GOAL OF THE EXERCISE:
All of the records must be repeated exactly.

LISTED ENTRIES:
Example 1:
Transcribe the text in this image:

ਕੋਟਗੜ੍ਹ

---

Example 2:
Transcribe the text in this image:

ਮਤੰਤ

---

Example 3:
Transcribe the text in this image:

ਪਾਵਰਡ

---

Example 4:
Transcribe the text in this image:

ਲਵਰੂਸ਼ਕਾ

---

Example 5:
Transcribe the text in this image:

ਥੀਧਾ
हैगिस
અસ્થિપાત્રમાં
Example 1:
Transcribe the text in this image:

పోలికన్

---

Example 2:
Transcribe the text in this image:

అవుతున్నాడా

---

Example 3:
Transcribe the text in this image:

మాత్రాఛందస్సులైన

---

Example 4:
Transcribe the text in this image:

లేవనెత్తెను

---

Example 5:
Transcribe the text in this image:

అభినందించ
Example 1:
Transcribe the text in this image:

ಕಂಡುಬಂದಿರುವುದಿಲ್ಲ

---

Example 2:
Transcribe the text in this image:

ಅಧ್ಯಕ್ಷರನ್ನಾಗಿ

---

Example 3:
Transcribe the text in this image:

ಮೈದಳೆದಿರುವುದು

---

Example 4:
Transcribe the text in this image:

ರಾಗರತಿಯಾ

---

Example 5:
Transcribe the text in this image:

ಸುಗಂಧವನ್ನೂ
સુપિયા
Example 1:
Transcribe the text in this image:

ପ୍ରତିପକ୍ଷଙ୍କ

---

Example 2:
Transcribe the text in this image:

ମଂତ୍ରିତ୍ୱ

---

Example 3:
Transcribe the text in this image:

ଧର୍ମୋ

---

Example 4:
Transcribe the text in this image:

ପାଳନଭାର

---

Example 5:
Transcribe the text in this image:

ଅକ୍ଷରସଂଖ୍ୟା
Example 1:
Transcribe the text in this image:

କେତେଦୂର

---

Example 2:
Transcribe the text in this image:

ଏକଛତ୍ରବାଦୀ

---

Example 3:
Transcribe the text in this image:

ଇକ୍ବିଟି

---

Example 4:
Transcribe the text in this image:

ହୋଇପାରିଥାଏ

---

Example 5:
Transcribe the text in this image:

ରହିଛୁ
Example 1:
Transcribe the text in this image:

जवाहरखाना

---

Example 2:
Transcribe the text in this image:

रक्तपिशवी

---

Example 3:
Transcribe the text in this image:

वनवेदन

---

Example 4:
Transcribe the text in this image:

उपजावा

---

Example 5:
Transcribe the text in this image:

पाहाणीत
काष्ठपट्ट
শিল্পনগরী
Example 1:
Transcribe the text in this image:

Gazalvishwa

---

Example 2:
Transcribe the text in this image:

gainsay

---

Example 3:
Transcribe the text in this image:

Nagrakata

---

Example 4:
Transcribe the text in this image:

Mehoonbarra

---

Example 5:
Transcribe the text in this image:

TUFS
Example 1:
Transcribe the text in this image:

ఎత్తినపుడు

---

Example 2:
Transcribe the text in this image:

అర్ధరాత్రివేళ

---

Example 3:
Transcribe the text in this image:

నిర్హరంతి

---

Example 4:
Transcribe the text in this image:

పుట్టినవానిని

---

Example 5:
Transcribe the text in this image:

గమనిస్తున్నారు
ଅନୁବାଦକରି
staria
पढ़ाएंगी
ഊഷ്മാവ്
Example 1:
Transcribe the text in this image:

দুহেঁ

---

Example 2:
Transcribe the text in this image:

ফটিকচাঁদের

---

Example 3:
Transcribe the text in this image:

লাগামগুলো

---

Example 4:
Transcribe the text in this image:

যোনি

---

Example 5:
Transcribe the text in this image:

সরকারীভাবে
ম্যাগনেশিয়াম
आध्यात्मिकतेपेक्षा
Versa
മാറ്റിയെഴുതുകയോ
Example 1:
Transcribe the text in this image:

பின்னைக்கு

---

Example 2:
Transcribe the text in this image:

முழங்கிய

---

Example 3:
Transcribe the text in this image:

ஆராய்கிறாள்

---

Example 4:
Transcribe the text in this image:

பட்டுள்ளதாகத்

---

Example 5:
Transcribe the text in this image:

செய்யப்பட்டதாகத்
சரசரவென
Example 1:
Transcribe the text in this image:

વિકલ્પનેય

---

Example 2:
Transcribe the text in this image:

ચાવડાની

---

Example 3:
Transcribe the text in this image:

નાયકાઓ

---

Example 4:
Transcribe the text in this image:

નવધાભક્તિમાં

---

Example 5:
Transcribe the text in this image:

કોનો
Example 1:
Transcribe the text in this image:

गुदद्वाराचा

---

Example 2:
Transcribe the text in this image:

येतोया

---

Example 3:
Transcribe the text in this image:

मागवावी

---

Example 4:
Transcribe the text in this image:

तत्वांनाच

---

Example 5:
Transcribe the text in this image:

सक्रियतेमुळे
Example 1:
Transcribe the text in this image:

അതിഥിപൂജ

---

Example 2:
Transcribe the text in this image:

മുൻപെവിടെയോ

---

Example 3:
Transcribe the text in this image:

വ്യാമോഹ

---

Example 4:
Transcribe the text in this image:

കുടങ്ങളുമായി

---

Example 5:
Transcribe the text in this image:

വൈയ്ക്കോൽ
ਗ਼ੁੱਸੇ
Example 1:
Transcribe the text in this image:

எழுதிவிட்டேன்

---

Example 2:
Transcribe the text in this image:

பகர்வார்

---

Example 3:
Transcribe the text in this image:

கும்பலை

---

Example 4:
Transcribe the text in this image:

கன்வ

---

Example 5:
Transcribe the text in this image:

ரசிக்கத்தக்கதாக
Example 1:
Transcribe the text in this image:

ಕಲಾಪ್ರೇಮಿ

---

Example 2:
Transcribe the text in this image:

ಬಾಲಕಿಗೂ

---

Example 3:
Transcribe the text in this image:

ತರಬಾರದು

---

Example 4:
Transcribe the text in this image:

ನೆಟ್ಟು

REPLY TO THE EXERCISE:
Example 1:
Transcribe the text in this image:

ਕੋਟਗੜ੍ਹ

---

Example 2:
Transcribe the text in this image:

ਮਤੰਤ

---

Example 3:
Transcribe the text in this image:

ਪਾਵਰਡ

---

Example 4:
Transcribe the text in this image:

ਲਵਰੂਸ਼ਕਾ

---

Example 5:
Transcribe the text in this image:

ਥੀਧਾ
हैगिस
અસ્થિપાત્રમાં
Example 1:
Transcribe the text in this image:

పోలికన్

---

Example 2:
Transcribe the text in this image:

అవుతున్నాడా

---

Example 3:
Transcribe the text in this image:

మాత్రాఛందస్సులైన

---

Example 4:
Transcribe the text in this image:

లేవనెత్తెను

---

Example 5:
Transcribe the text in this image:

అభినందించ
Example 1:
Transcribe the text in this image:

ಕಂಡುಬಂದಿರುವುದಿಲ್ಲ

---

Example 2:
Transcribe the text in this image:

ಅಧ್ಯಕ್ಷರನ್ನಾಗಿ

---

Example 3:
Transcribe the text in this image:

ಮೈದಳೆದಿರುವುದು

---

Example 4:
Transcribe the text in this image:

ರಾಗರತಿಯಾ

---

Example 5:
Transcribe the text in this image:

ಸುಗಂಧವನ್ನೂ
સુપિયા
Example 1:
Transcribe the text in this image:

ପ୍ରତିପକ୍ଷଙ୍କ

---

Example 2:
Transcribe the text in this image:

ମଂତ୍ରିତ୍ୱ

---

Example 3:
Transcribe the text in this image:

ଧର୍ମୋ

---

Example 4:
Transcribe the text in this image:

ପାଳନଭାର

---

Example 5:
Transcribe the text in this image:

ଅକ୍ଷରସଂଖ୍ୟା
Example 1:
Transcribe the text in this image:

କେତେଦୂର

---

Example 2:
Transcribe the text in this image:

ଏକଛତ୍ରବାଦୀ

---

Example 3:
Transcribe the text in this image:

ଇକ୍ବିଟି

---

Example 4:
Transcribe the text in this image:

ହୋଇପାରିଥାଏ

---

Example 5:
Transcribe the text in this image:

ରହିଛୁ
Example 1:
Transcribe the text in this image:

जवाहरखाना

---

Example 2:
Transcribe the text in this image:

रक्तपिशवी

---

Example 3:
Transcribe the text in this image:

वनवेदन

---

Example 4:
Transcribe the text in this image:

उपजावा

---

Example 5:
Transcribe the text in this image:

पाहाणीत
काष्ठपट्ट
শিল্পনগরী
Example 1:
Transcribe the text in this image:

Gazalvishwa

---

Example 2:
Transcribe the text in this image:

gainsay

---

Example 3:
Transcribe the text in this image:

Nagrakata

---

Example 4:
Transcribe the text in this image:

Mehoonbarra

---

Example 5:
Transcribe the text in this image:

TUFS
Example 1:
Transcribe the text in this image:

ఎత్తినపుడు

---

Example 2:
Transcribe the text in this image:

అర్ధరాత్రివేళ

---

Example 3:
Transcribe the text in this image:

నిర్హరంతి

---

Example 4:
Transcribe the text in this image:

పుట్టినవానిని

---

Example 5:
Transcribe the text in this image:

గమనిస్తున్నారు
ଅନୁବାଦକରି
staria
पढ़ाएंगी
ഊഷ്മാവ്
Example 1:
Transcribe the text in this image:

দুহেঁ

---

Example 2:
Transcribe the text in this image:

ফটিকচাঁদের

---

Example 3:
Transcribe the text in this image:

লাগামগুলো

---

Example 4:
Transcribe the text in this image:

যোনি

---

Example 5:
Transcribe the text in this image:

সরকারীভাবে
ম্যাগনেশিয়াম
आध्यात्मिकतेपेक्षा
Versa
മാറ്റിയെഴുതുകയോ
Example 1:
Transcribe the text in this image:

பின்னைக்கு

---

Example 2:
Transcribe the text in this image:

முழங்கிய

---

Example 3:
Transcribe the text in this image:

ஆராய்கிறாள்

---

Example 4:
Transcribe the text in this image:

பட்டுள்ளதாகத்

---

Example 5:
Transcribe the text in this image:

செய்யப்பட்டதாகத்
சரசரவென
Example 1:
Transcribe the text in this image:

વિકલ્પનેય

---

Example 2:
Transcribe the text in this image:

ચાવડાની

---

Example 3:
Transcribe the text in this image:

નાયકાઓ

---

Example 4:
Transcribe the text in this image:

નવધાભક્તિમાં

---

Example 5:
Transcribe the text in this image:

કોનો
Example 1:
Transcribe the text in this image:

गुदद्वाराचा

---

Example 2:
Transcribe the text in this image:

येतोया

---

Example 3:
Transcribe the text in this image:

मागवावी

---

Example 4:
Transcribe the text in this image:

तत्वांनाच

---

Example 5:
Transcribe the text in this image:

सक्रियतेमुळे
Example 1:
Transcribe the text in this image:

അതിഥിപൂജ

---

Example 2:
Transcribe the text in this image:

മുൻപെവിടെയോ

---

Example 3:
Transcribe the text in this image:

വ്യാമോഹ

---

Example 4:
Transcribe the text in this image:

കുടങ്ങളുമായി

---

Example 5:
Transcribe the text in this image:

വൈയ്ക്കോൽ
ਗ਼ੁੱਸੇ
Example 1:
Transcribe the text in this image:

எழுதிவிட்டேன்

---

Example 2:
Transcribe the text in this image:

பகர்வார்

---

Example 3:
Transcribe the text in this image:

கும்பலை

---

Example 4:
Transcribe the text in this image:

கன்வ

---

Example 5:
Transcribe the text in this image:

ரசிக்கத்தக்கதாக
Example 1:
Transcribe the text in this image:

ಕಲಾಪ್ರೇಮಿ

---

Example 2:
Transcribe the text in this image:

ಬಾಲಕಿಗೂ

---

Example 3:
Transcribe the text in this image:

ತರಬಾರದು

---

Example 4:
Transcribe the text in this image:

ನೆಟ್ಟು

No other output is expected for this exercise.